The evening continued, while the conversations drifted in and out of the trip and on to other things. “Even though there’s only six of us, we’re gonna need an RV that sleeps 8-10,” I said, interrupting one of the wives discussions about her husband’s back problems. The girls looked up. “I mean, I love all of your but I’m not sharing a bed. Or,” I said looking down at the RV layout on line, “A spacious sleeping cab located above the driver and passenger seats.” Eileen, whose parents spent summers taking their family to various college teaching jobs via an RV, laughed the loudest. “You don’t even want to know how small that space is!”
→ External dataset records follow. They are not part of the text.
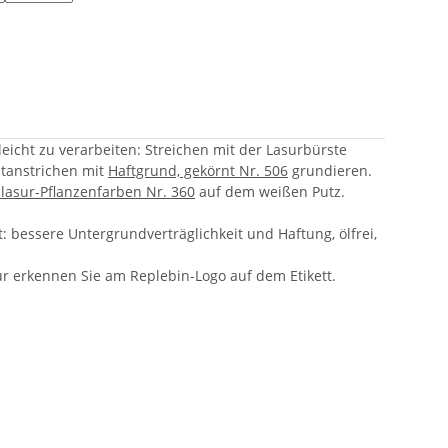
eicht zu verarbeiten: Streichen mit der Lasurbürste
ltanstrichen mit
Haftgrund, gekörnt Nr. 506
grundieren.
asur-Pflanzenfarben Nr. 360
auf dem weißen Putz.
 bessere Untergrundverträglichkeit und Haftung, ölfrei,
ur erkennen Sie am Replebin-Logo auf dem Etikett.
“Wait,” Maribeth said, wildly waiving her arms, trying hard to swallow her wine. “I said I wanted to take a trip in an RV to see the Heads. I didn’t say that I wanted to sleep in an RV!” Which prompted a lengthy laugh-fest describing what a Real Housewives of Chicago Suburbs RV road trip would really look like. A contest to out-bling each other to consume the rest of the evening.
Little did we know that on a summer evening two years ago the wine soaked seeds of an adventure been planted. And that with a little more wine, it would actually take hold, sprout and continue to grow.
The result is: in just a few short days six women will pack six cases of wine and 289 Vera Bradley bags into a 30-foot RV to go see four dead Presidents.
Wonder if Wall Drug has a Mount Rushmore tea cup? Oh I hope so!